The main symptom of the syndrome is the individual's
loyalty to the captor in spite of the danger that
this loyalty puts them in. The syndrome is named after
the robbery of Kreditbanken at Norrmalmstorg, Stockholm
in which the bank robbers held bank employees hostage
from August 23 to 28, 1973. In this case, the victims
became emotionally attached to their victimizers and
even defended their captors after they were freed
from their six-day ordeal.
Comments
mayousse
I truly adored your article. It made me more informed
of what is going on and your advice is superb. last
year, while performimg in a restaurant, I had a run
in with a Professional dancer. the problem was that
she felt that she was God's gift to bellydance and
I was hogging the mirror in the changing room. In
reality, my nervousness as a new dancer kept me paralized
from left to right. I was not hogging the mirror.
I simply stood there making sure my costume fit properly.
Miss diva comes out of nowhere and sprays her hairspray
right in my face. I was so upset. After the performance
I went home. The next day in class, everyone came
up to ME and told me {including the teachers} how
good I was. No one said anything to her or that slutty
costume of hers. Anyhow, it just goes to show that
some people look mature but that doesn't mean they
are. Thank you again Alyra for that awesome response.
Nokota
Great advice Alyra! I think it just goes to show you
that no matter what the event-dance, sports, hobbies,
etc, an inflated ego is not a beautiful thing. Experienced
dancers should be the ones to show the inexperienced
how to behave properly and not to promote such bad
manners!
Adnil
Thank you so much for addressing this too-common phenomenon
both graciously and bluntly. I wish I had read this
years ago!
Parthena
Hi Alyra, Excellent article. I'm a new dancer and
haven't been exposed to much of this yet, and it does
leave me disheartened. I left my spiritual community
due to infighting and constant conflict among groups.
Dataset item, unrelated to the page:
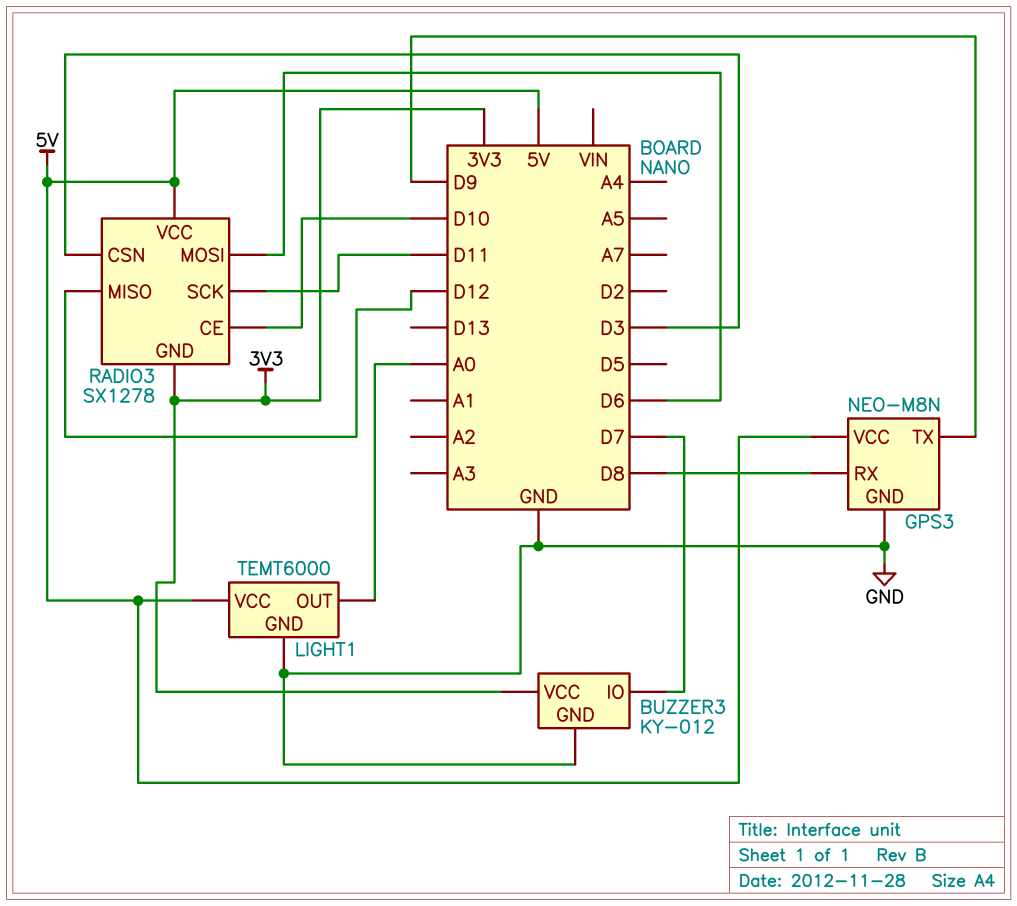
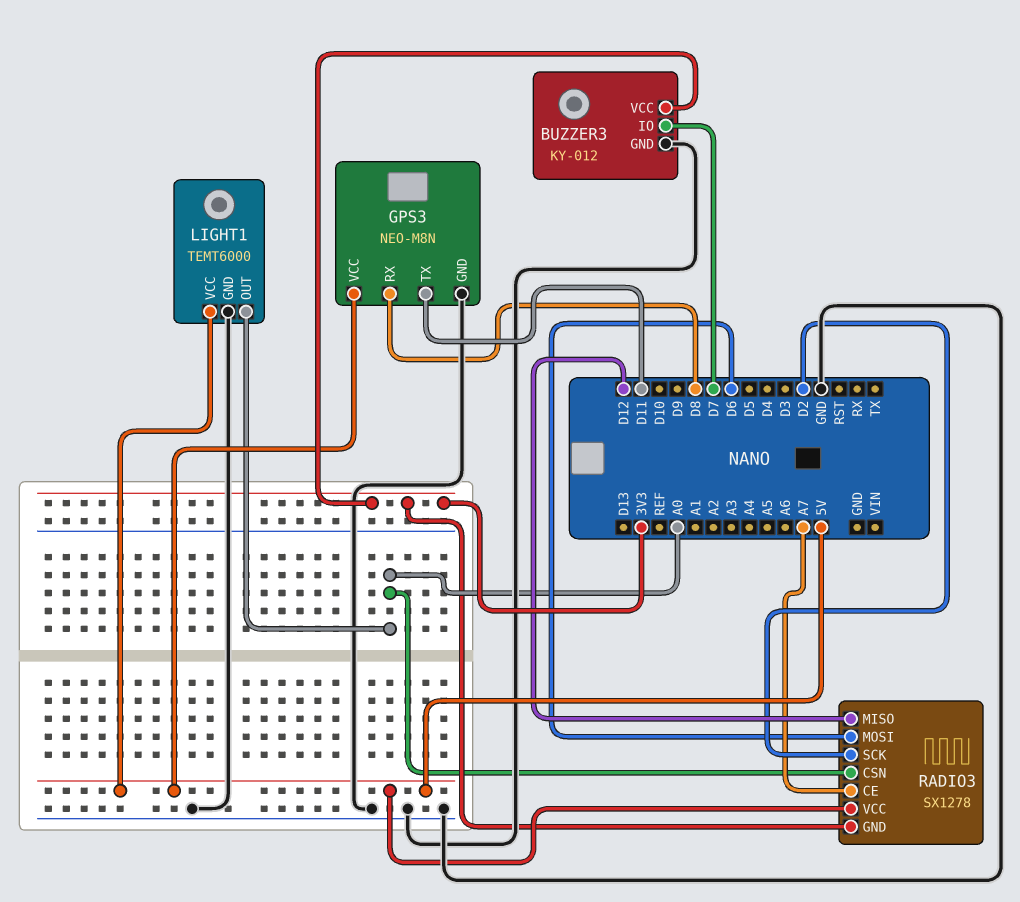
GPS3 pin TX: D9 -> D11
RADIO3 pin CE: D10 -> A7
RADIO3 pin CSN: D3 -> A0
RADIO3 pin SCK: D11 -> D2

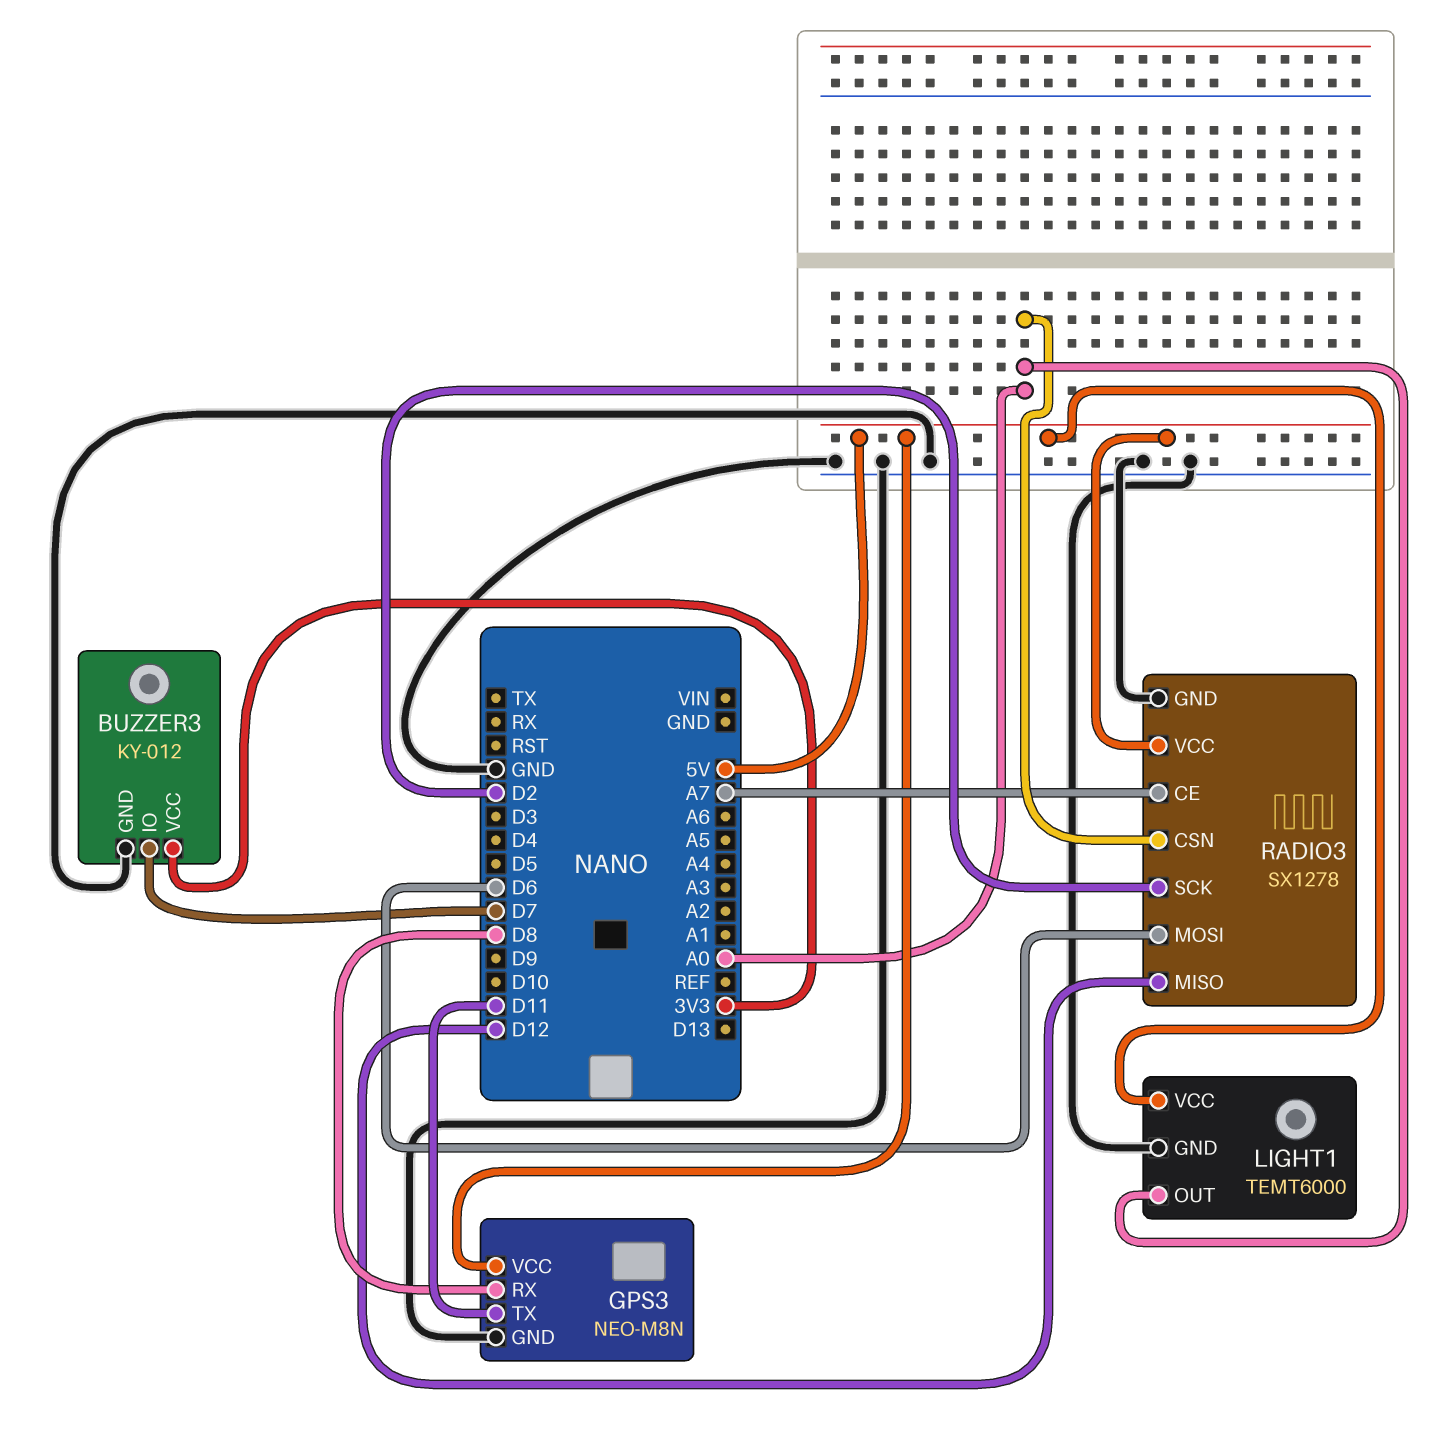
RADIO3 pin GND: 3V3 -> GND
My religion is not one of the mainstream spiritual
paths, and I felt that it was even more important
for us to be united and set an example. I feel the
same way about bellydance. Since we are the stepchildren
of the art world, I feel that we should build good
working relationships along with healthy competition.
We need to be as supportive of dancers from other
troupes as we are of our own. But it's not a perfect
world, I guess..... Your article brings up another
question. I'm working toward becoming professional
locally, and bellydance is not popular in my area.